Thursday, August 9, 2018

BH18: WebAssembly: A New World of Native Exploits on the Browser

Justin Engler, Technical Director, NCC Group
Tyler Lukasiewicz, Security Consultant, NCC Group

WASM (WebAssembly) allows you to take code written elsewhere and run it in a browser.

Crypto minors and archive.org alike are starting to use web assembly.

Browsix is a project to implement POSIX interfaces in the browswer, and JsLinux has an entire OS in the browser. eWASM is a solution for ethereum contracts (an alternative to solidity). (and a bunch of other cool things)>

Remember when... Java Applets used to claim the same things (sandboxing, virtualization, code in browser)...

WebAssembly is a relatively small set of low-level instructions that are executed by browsers. It's a stack machine. You can push and pop things off the stack (to me the code looks a lot like lisp).  We do a couple of walkthroughs of sample code - they created a table of function pointers (egads! it's like networking kernel programming).

WASM in the browser - it can't do anything on it's own (can't read memory, write to screen, etc). If you want it to do anything, you need to import/export memory/functionality/etc. Memory can be shared across instances of Wasm.

Emscripten will help you create .wasm binaries rom other C/C++ code, incldues buit-in C libraries, etc.  Can also connect you to Java and JavaScript.

Old exploits in C work in WASM, like format strings and integer overflows. WASM has it's own integer types, different from C, different than JavaScript.

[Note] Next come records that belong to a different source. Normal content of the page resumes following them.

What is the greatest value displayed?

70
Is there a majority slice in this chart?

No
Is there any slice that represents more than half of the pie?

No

You need to be careful sending integers across boundaries (overflow)..  Buffer overflows are an issue as well.  If you try to go past your linear memory, you get a JS error - it doesn't work well, it's pretty ugly.

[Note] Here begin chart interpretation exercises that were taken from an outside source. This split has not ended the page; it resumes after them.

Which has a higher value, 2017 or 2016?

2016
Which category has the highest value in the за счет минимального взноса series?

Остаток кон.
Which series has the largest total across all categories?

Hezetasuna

You can now go from a BOF (Buffer Over Flow) to XSS. Emscripten's API allows devs to reference the DOM from C/C++. CHaracter arrays being written to the DOM create the possibilyt of DOM-based XSS and can use a user-tainted value to overwrite a safe value.  This type of attack likely won't be caught by any standard XSS scanners.  As JS has control of the WASM memory and tables, XSS should give us control of any running WASM.

And this even creates new exploits here! We can now have a function pointer overflow. Emscripten has functions that run arbitrary code (emscripten_rn_script). Can take advantage of that as lont as it's loaded. They discovered that function tables are constant - across compilations and even on different machines.

You don't necessarily to go after the XSS here, but could use functions written by the developers as long as it has the same signature as the real one.

They also showed a service-side RCE (Remote Code Execution). Showed code in browser starting a process on the server.

Many mitigations from C/C++ won't work on WASM. THey could use things like ASLR and could use some library hardening. Effective mitigations include control flow integrity and function definitions and indexing (prevents ROP-style gadgets).

WASM did cover these in their security warning, in a buried paragraph. It should be mroe obvious.

If you can avoid emscripten_run_script and friends, run the optimizer (removes automatically included functions that might have een useful for control flow attacks), use control flow integrity (but it may be slower) and you still have to fix your C bugs!